Écoutez, j’ai été là: vous vous sentez stressé le jour même, sachant que ce sera un «mauvais» repas. Vous scannez anxieusement la table du buffet, en reconnaissant ce que vous ne devriez pas manger ou en identifiant les aliments dont vous savez que vous vous sentirez coupable. Alors que tout le monde s'assoit pour manger, vous comparez votre assiette à celle de vos frères et sœurs ou cousins ​​comme si la façon dont les autres nourrissent leur corps donne un sens à la façon dont vous nourrissez votre corps. Pendant des jours après, vous vous sentez coupable de petites choses ou ajoutez un entraînement supplémentaire pour contrer les calories. Je suis épuisé après tout ça – n’êtes-vous pas!?

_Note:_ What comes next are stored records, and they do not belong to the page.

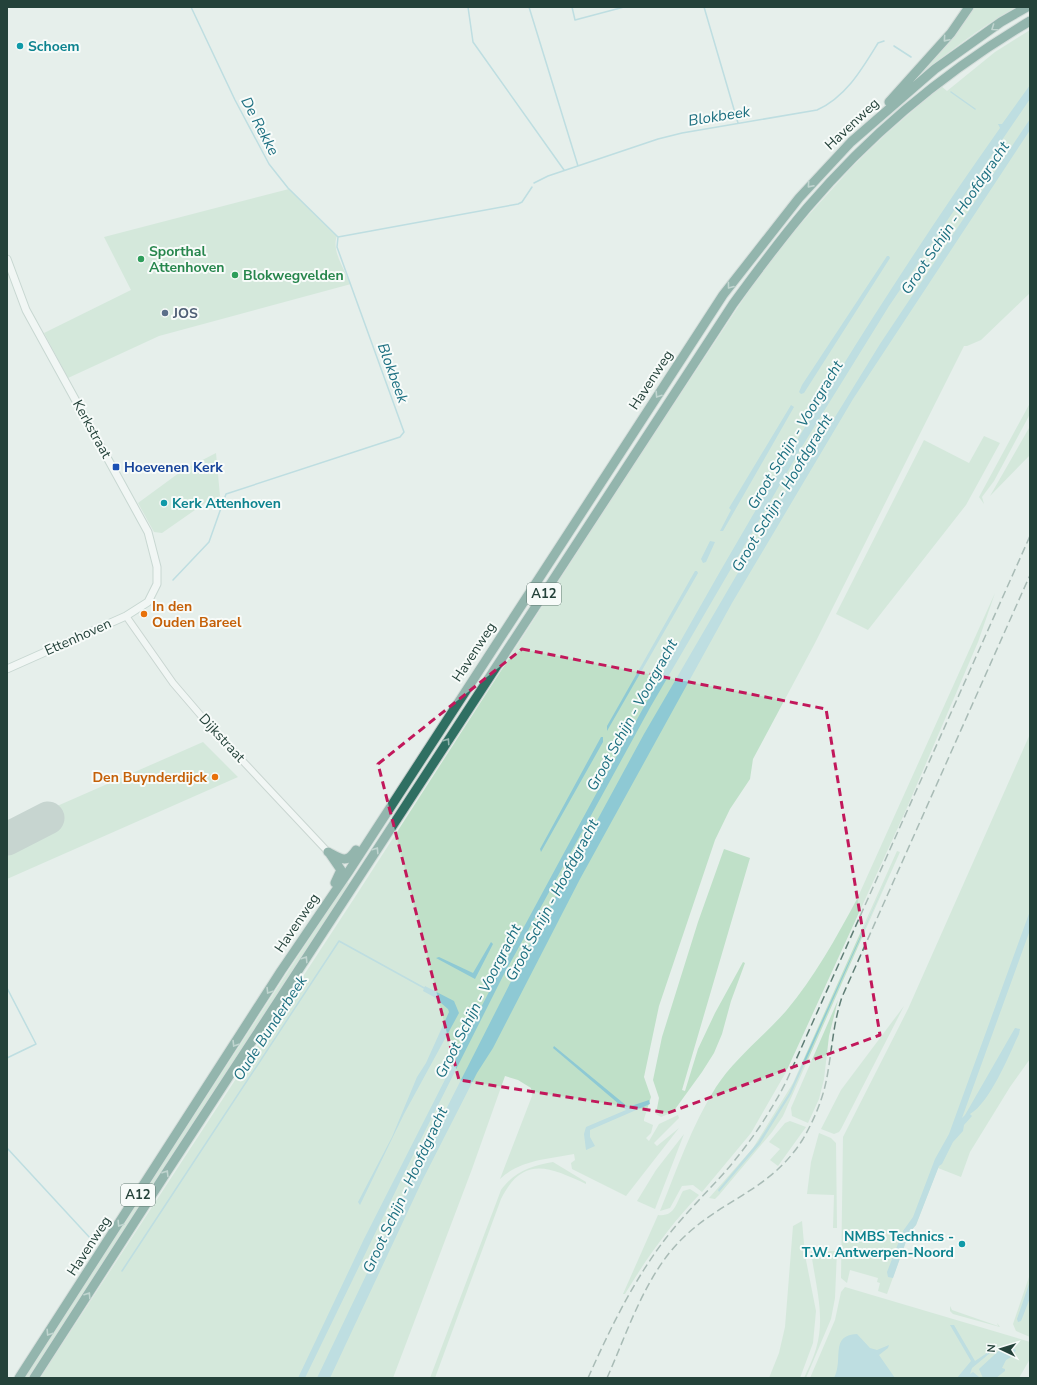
<svg xmlns="http://www.w3.org/2000/svg" width="1037" height="1385" font-family="'Nunito Sans',sans-serif">
<rect width="100%" height="100%" fill="#e6efeb"/>
<path fill="#bfe0c8" d="M972,7H1016C979,28 945,55 911,82Z
M1030,30V293L981,340L967,346H964L815,643L753,759L750,779L730,809L715,840L659,1006L644,1077L651,1097L644,1119V1121L653,1125L651,1133L646,1138L649,1141L659,1124L678,1115L679,1118L654,1143L657,1146L679,1128L626,1196L572,1169L571,1163L575,1160L574,1154C548,1159 520,1160 500,1179L532,1096L531,1088L518,1080L505,1076L472,1169L393,1378H40L357,894L631,469L752,286L796,229L852,167L885,135L941,86L947,91L995,52Z
M289,189L337,236C331,250 345,271 351,284L159,336L68,378L44,333L131,290L104,237Z
M1030,403V414L994,481L982,497L984,504L979,497Z
M1029,428L1030,455L990,496Z
M984,436L1000,443L966,505L868,630L836,614L924,440L969,463Z
M216,453L220,496L205,503L162,533L154,532L138,503L183,470Z
M995,593L978,642L906,810L786,1072L751,1133L702,1192L693,1185L682,1186L670,1208L660,1211C677,1169 692,1125 716,1087C735,1058 763,1037 786,1011C814,978 836,938 857,899Z
M1030,734V1059L1010,1087L970,1152L961,1177L938,1168L916,1225L909,1233L887,1294L878,1291L880,1283L877,1282L878,1278L850,1270L847,1283L841,1278L843,1137L908,1009Z
M203,742L238,777L7,879V828Z
M724,849L750,858L682,1090L685,1091L698,1049L715,1013L743,962L745,963L731,1001L722,1034L714,1053L702,1072L673,1112L661,1117L656,1114L659,1098L653,1080L662,1037L698,922Z
M897,851L900,852L783,1116L772,1132L719,1195L715,1199L709,1198L753,1148L793,1083Z
M347,881L349,884L28,1378H23Z
M838,1000L829,1036L824,1079L819,1099L808,1123L792,1116L791,1108Z
M904,1006L841,1129L839,1132L834,1134L821,1129L841,1090Z
M790,1121L806,1127L778,1166L770,1160L780,1149L769,1142L785,1123Z
M819,1133L831,1138L836,1143L837,1228H833L834,1195L807,1194L811,1162Z
M684,1134L655,1209L637,1201L656,1170Z
M553,1162L586,1182V1184C549,1167 523,1155 501,1199L435,1378H430L501,1190C515,1171 531,1166 553,1162Z
M690,1189L699,1195C670,1225 646,1259 625,1294H623L658,1215C675,1217 676,1203 683,1191Z
M802,1221L805,1255L816,1311L813,1343L800,1378H769L779,1353L785,1327L793,1226Z
M811,1251H837L835,1298L831,1319L806,1378H804C808,1369 813,1359 816,1349C826,1316 815,1284 811,1251Z
M1030,1274V1337L1016,1331L1013,1324Z
M845,1287L1027,1341L1030,1342V1359L1019,1378H810L835,1320L841,1292Z
M950,1306L952,1310L998,1326L997,1323L1000,1327L953,1314L950,1311Z"/>
<path fill="#8ec9d4" d="M1030,85V99L889,306L803,445L651,706L503,976L415,1151L305,1378H298L364,1239L457,1056L453,1049L461,1046L490,990L491,986L483,980L492,982L505,962C658,678 813,392 1000,128L998,124H1002Z
M1030,119V130L853,399L732,603L580,879L493,1048L477,1073L423,1179L330,1378H317L433,1135L530,944L644,734L799,468L811,456L880,344Z
M887,256H889L890,258L804,393L801,394L799,392L802,385Z
M791,405L794,407L723,531H720L731,510L729,508Z
M710,541L715,542L706,562L703,563L701,559Z
M695,571H697L698,573L607,731V726Z
M601,737H603V742L541,852L540,849Z
M892,867L791,1094L760,1144L719,1192L718,1190L758,1142L789,1093Z
M1030,911V930L962,1118L965,1115L1015,1028L1020,1029L1019,1034C1009,1055 990,1103 970,1114L972,1116L964,1125L963,1131L953,1142L942,1164L939,1166L916,1225L909,1233L893,1278L888,1277L887,1272L903,1231L913,1217L935,1159L949,1134Z
M491,942L493,944L475,979L436,958L439,957L473,973Z
M425,986L454,1001L459,1013L404,1114L360,1205L358,1202L392,1137L417,1077L426,1063L449,1012L448,1009L434,997L423,991Z
M554,1046L628,1107L649,1100L650,1104L590,1130V1137L595,1146L586,1150L584,1134L586,1127L626,1110L553,1048Z
M1030,1281V1298L1021,1321L1018,1322L1017,1319Z
M950,1325H954L975,1361L990,1351V1353L972,1368L970,1374L973,1372L979,1377L977,1378H957L971,1361Z
M857,1334L870,1348L877,1350L889,1345L888,1348L879,1355L895,1378H834C844,1360 829,1335 857,1334Z
M1005,1345L1016,1350L1013,1356L1006,1360L1002,1368L1005,1369V1371L996,1378H983L979,1369Z"/>
<g fill="none" stroke-linecap="round" stroke-linejoin="round">
<path stroke="#8ec9d4" stroke-width="1.5" d="M191,7L235,100L269,164L288,188L338,237
M468,7L473,42L564,170
M529,7L578,166
M572,7L575,20L624,7
M704,7L738,123
M894,46L911,57
M951,92L975,109
M534,183L548,176L658,139L682,133L817,110C846,97 862,69 878,43L884,41
M173,580L209,542L226,494L400,437L404,432L337,247L338,237L518,204L522,202L532,187
M7,988L36,1044L7,1058
M7,1148L91,1239
M122,1271L339,941L426,989"/>
<path stroke="#a2b6b0" stroke-width="33" d="M7,839L48,818"/>
<defs>
<path id="tertiary" d="M126,616L173,683L209,725L328,852"/>
<path id="secondary" d="M7,259L26,310L148,532L157,567V584L148,602L126,616L7,669"/>
<path id="motorway" d="M889,102L951,33L969,7
M328,852C341,859 347,864 356,850
M330,854L341,870L335,883
M19,1378L281,971L349,871L723,295L799,198L851,142L935,69L1001,22L1027,7
M34,1378L168,1170L733,304C757,271 781,239 807,208C870,134 947,70 1030,21"/>
</defs>
<use href="#tertiary" stroke="#a8b8b2" stroke-width="8"/>
<use href="#secondary" stroke="#a4bbb3" stroke-width="9"/>
<use href="#motorway" stroke="#c2cac8" stroke-width="11"/>
<use href="#tertiary" stroke="#fff" stroke-width="6"/>
<use href="#secondary" stroke="#fff" stroke-width="7"/>
<use href="#motorway" stroke="#2f6f62" stroke-width="9"/>
<path stroke="#5f7d75" stroke-width="1.5" stroke-dasharray="8 4" stroke-linecap="butt" d="M588,1378C610,1329 633,1281 666,1238C684,1215 705,1194 725,1172C749,1144 769,1115 786,1082L1030,536
M607,1378C628,1331 646,1272 685,1236C725,1198 771,1190 803,1139C814,1120 823,1099 827,1077C832,1050 833,1024 842,997L1030,575"/>
</g>
<defs><path id="oneway-chevron" d="M-2-3.5L2.5 0L-2 3.5" fill="none" stroke-width="1.6" stroke-linecap="round" stroke-linejoin="round"/></defs>
<g stroke="#93b5ae">
<use href="#oneway-chevron" transform="translate(994 28) rotate(145)"/>
<use href="#oneway-chevron" transform="translate(946 39) rotate(131)"/>
<use href="#oneway-chevron" transform="translate(810 185) rotate(131)"/>
<use href="#oneway-chevron" transform="translate(730 286) rotate(127)"/>
<use href="#oneway-chevron" transform="translate(658 395) rotate(123)"/>
<use href="#oneway-chevron" transform="translate(447 741) rotate(-56)"/>
<use href="#oneway-chevron" transform="translate(376 850) rotate(-57)"/>
<use href="#oneway-chevron" transform="translate(305 959) rotate(-57)"/>
<use href="#oneway-chevron" transform="translate(269 991) rotate(122)"/>
<use href="#oneway-chevron" transform="translate(235 1044) rotate(122)"/>
<use href="#oneway-chevron" transform="translate(166 1173) rotate(-58)"/>
<use href="#oneway-chevron" transform="translate(120 1224) rotate(123)"/>
<use href="#oneway-chevron" transform="translate(88 1295) rotate(-57)"/>
<use href="#oneway-chevron" transform="translate(49 1333) rotate(123)"/>
</g>
<path d="M0 0H1037V1385H0ZM522,649L826,709L880,1035L668,1113L459,1080L378,764Z" fill="#e6efeb" fill-opacity=".55" fill-rule="evenodd"/>
<path fill="none" stroke="#c2185b" stroke-width="3" stroke-dasharray="8 5" stroke-linejoin="round" d="M522,649L826,709L880,1035L668,1113L459,1080L378,764Z"/>
<g fill="#0f9aa8" stroke="#f7fbf9" stroke-width="1.5">
<circle cx="20" cy="46" r="4"/>
<circle cx="164" cy="503" r="4"/>
<circle cx="962" cy="1244" r="4"/>
</g>
<g fill="#2e9e5b" stroke="#f7fbf9" stroke-width="1.5">
<circle cx="141" cy="259" r="4"/>
<circle cx="235" cy="275" r="4"/>
</g>
<circle fill="#5c6f8a" stroke="#f7fbf9" stroke-width="1.5" cx="165" cy="313" r="4"/>
<rect fill="#1a4fb4" stroke="#f7fbf9" stroke-width="1.5" x="112" y="463" width="8" height="8" rx="2"/>
<g fill="#e8710a" stroke="#f7fbf9" stroke-width="1.5">
<circle cx="144" cy="614" r="4"/>
<circle cx="215" cy="777" r="4"/>
</g>
<g text-anchor="middle" dominant-baseline="central" stroke-width="4" stroke-linejoin="round" paint-order="stroke">
<g fill="#f7fbf9" stroke="#637a73" stroke-width="1">
<rect x="527" y="583" width="34" height="22" rx="3"/>
<rect x="121" y="1184" width="34" height="22" rx="3"/>
</g>
<g font-size="13" font-weight="bold" fill="#24423a">
<text x="544" y="594">A12</text>
<text x="138" y="1195">A12</text>
</g>
<g font-size="14" font-weight="bold" fill="#0d838f" stroke="#f7fbf9" text-anchor="start">
<text x="28" y="46">Schoem</text>
<text x="172" y="503">Kerk Attenhoven</text>
<text x="954" y="1236" text-anchor="end">NMBS Technics -<tspan x="954" dy="16">T.W. Antwerpen-Noord</tspan></text>
</g>
<g font-size="14" fill="#24423a" stroke="#f7fbf9">
<text transform="translate(852 124) rotate(-43)">Havenweg</text>
<text transform="translate(651 380) rotate(-57)">Havenweg</text>
<text transform="translate(92 429) rotate(61)">Kerkstraat</text>
<text transform="translate(78 637) rotate(-24)">Ettenhoven</text>
<text transform="translate(474 652) rotate(-57)">Havenweg</text>
<text transform="translate(222 738) rotate(47)">Dijkstraat</text>
<text transform="translate(297 923) rotate(-56)">Havenweg</text>
<text transform="translate(89 1246) rotate(-57)">Havenweg</text>
</g>
<g font-size="14" font-weight="bold" fill="#27864d" stroke="#f7fbf9" text-anchor="start">
<text x="149" y="251">Sporthal<tspan x="149" dy="16">Attenhoven</tspan></text>
<text x="243" y="275">Blokwegvelden</text>
</g>
<g font-size="14" font-weight="bold" fill="#4e5e75" stroke="#f7fbf9" text-anchor="start">
<text x="173" y="313">JOS</text>
</g>
<g font-size="14" font-weight="bold" fill="#164399" stroke="#f7fbf9" text-anchor="start">
<text x="124" y="467">Hoevenen Kerk</text>
</g>
<g font-size="14" font-weight="bold" fill="#c56008" stroke="#f7fbf9" text-anchor="start">
<text x="152" y="606">In den<tspan x="152" dy="16">Ouden Bareel</tspan></text>
<text x="207" y="777" text-anchor="end">Den Buynderdijck</text>
</g>
<g font-size="15" font-style="italic" fill="#1c6f80" stroke="#f7fbf9">
<text transform="translate(719 116) rotate(-9)">Blokbeek</text>
<text transform="translate(260 126) rotate(62)">De Rekke</text>
<text transform="translate(955 218) rotate(-56)">Groot Schijn - Hoofdgracht</text>
<text transform="translate(393 373) rotate(70)">Blokbeek</text>
<text transform="translate(795 435) rotate(-59)">Groot Schijn - Voorgracht</text>
<text transform="translate(782 493) rotate(-59)">Groot Schijn - Hoofdgracht</text>
<text transform="translate(632 715) rotate(-61)">Groot Schijn - Voorgracht</text>
<text transform="translate(552 900) rotate(-62)">Groot Schijn - Hoofdgracht</text>
<text transform="translate(478 1001) rotate(-63)">Groot Schijn - Voorgracht</text>
<text transform="translate(270 1028) rotate(-57)">Oude Bunderbeek</text>
<text transform="translate(405 1190) rotate(-65)">Groot Schijn - Hoofdgracht</text>
</g>
</g>
<rect width="1037" height="1385" fill="none" stroke="#24423a" stroke-width="16"/>
<g transform="translate(1001 1349) rotate(274)" stroke="#f7fbf9" stroke-width="3" paint-order="stroke">
<path d="M0-3L7 15L0 10L-7 15Z" fill="#24423a"/>
<text y="-6" font-size="11" font-weight="bold" text-anchor="middle" fill="#24423a">N</text>
</g>
</svg>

Oui, la culture de l'alimentation est tellement ancrée en nous qu'il est parfois difficile de l'ignorer, et nous voulons tous bien traiter notre corps. Mais toute cette pensée, cette énergie et cette capacité mentale auraient pu être utilisées pour d'autres choses. Si vous êtes occupé à vous soucier de vos choix alimentaires, vous manquez du temps avec votre famille ou la capacité de ressentir de la gratitude (AKA le point des vacances!). Si vous êtes stressé à l'idée de manger, c'est le signe que vous êtes trop concentré sur vous-même. Participez davantage aux conversations avec votre famille ou appelez un ami pour vous enregistrer si vous passez la journée seul. Si tout le reste échoue, donnez de l'argent à une banque alimentaire et vous vous souviendrez qu'il y a de plus gros problèmes pour lesquels vous pouvez dépenser votre énergie que de manger trop de dinde.

Comment éviter la culpabilité ou l'anxiété alimentaire à Thanksgiving?